- _Source document_:
++++++++++

So far, savings banks don’t have a particular business model except profits from deposit. However, now they can supply capital and invest aggressively by selling funds, and card companies also can develop other source of profits in addition to card fees and installment financing.
To secure competitiveness in fund sales, savings banks are aggressively conducting education for fund managers.
Though the card companies are reluctant to disclose their specific strategies, they have adapted to the Capital Market Consolidation Act by preparing products such as a CMA-linked card.
  • Savings banks have high expectations for fund sales.
  • As early as H1 of this year, savings banks can sell funds at a teller’s counter like normal banks.
    Savings banks, whose profits are dominantly based on interest margins, have high expectations that fund sales represent a new opportunity.
    According to a savings bank official, "From now on, when fund sales and trust works are permitted, a stable growth is possible with diversified sources of profit focusing on large saving banks. However, it is important to differentiate ourselves from other commercial banks."
    Determining that to securing competent human resources is the first-priority sell funds efficiently; savings banks are making preparations accordingly.
    Sixty-six savings banks that are prepared to participate in fund sales have 1053 licensed fund managers; and they are working to expand that number of personnel.
    Korea Investment Mutual Saving Bank and Totamo Savings Bank have the most fund managers (115) followed by Jeil Mutual Savings Bank, which has 72 managers.
    Most savings banks educate their employees passionately. A prime example is Hyundai Swiss Savings Bank, which has encouraged employees to obtain Certified Financial Planner (CFP) certification and has educated 140 preliminary PBs.

++++++++++

[Data excerpted from a collection]
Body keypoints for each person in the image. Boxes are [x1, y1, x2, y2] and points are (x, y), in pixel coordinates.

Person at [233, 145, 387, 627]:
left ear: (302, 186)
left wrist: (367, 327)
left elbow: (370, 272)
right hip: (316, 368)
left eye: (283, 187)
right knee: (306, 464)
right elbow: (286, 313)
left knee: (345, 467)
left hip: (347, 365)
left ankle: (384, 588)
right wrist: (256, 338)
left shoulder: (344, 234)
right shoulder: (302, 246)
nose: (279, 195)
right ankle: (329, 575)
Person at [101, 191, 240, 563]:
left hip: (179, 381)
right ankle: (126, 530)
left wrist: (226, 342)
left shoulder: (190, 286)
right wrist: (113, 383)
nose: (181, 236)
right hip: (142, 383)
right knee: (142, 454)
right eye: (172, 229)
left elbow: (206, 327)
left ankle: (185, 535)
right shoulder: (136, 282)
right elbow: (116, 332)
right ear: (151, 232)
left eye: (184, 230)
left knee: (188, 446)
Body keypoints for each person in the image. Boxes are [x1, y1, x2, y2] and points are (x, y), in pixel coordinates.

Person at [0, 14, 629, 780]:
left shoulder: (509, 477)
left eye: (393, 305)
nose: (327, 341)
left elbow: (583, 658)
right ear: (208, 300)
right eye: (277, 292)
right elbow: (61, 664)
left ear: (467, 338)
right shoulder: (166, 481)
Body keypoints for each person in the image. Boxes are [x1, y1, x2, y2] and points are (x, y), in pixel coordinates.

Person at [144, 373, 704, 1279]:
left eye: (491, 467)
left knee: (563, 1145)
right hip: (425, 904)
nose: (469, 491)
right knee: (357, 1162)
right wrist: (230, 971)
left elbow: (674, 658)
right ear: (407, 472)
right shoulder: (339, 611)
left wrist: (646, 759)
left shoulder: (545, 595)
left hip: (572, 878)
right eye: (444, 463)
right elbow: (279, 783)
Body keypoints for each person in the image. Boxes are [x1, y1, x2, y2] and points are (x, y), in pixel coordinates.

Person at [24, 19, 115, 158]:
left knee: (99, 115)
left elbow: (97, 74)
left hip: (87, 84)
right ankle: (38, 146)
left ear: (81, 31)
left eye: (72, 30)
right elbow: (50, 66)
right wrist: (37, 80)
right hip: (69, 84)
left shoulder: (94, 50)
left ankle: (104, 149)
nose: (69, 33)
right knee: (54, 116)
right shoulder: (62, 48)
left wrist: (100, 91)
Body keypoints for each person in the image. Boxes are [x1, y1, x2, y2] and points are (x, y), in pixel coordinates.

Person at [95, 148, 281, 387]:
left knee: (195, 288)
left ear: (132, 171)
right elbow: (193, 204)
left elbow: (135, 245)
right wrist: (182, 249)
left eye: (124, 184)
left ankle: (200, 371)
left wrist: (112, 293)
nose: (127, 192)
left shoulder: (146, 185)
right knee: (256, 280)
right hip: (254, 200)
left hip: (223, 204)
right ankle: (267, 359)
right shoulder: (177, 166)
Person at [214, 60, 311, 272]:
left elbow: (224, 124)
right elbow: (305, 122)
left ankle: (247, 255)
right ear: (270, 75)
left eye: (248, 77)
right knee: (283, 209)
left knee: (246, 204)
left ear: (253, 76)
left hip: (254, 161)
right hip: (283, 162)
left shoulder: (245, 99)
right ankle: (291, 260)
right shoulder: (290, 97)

++++++++++

- _What the task requires_: Please reproduce the passage on savings banks and fund sales from "So far, savings" up to and including "a new opportunity.". The data is separate material, unrelated to the passage on savings banks and fund sales.

- _Task result_:
So far, savings banks don’t have a particular business model except profits from deposit. However, now they can supply capital and invest aggressively by selling funds, and card companies also can develop other source of profits in addition to card fees and installment financing.
To secure competitiveness in fund sales, savings banks are aggressively conducting education for fund managers.
Though the card companies are reluctant to disclose their specific strategies, they have adapted to the Capital Market Consolidation Act by preparing products such as a CMA-linked card.
  • Savings banks have high expectations for fund sales.
  • As early as H1 of this year, savings banks can sell funds at a teller’s counter like normal banks.
    Savings banks, whose profits are dominantly based on interest margins, have high expectations that fund sales represent a new opportunity.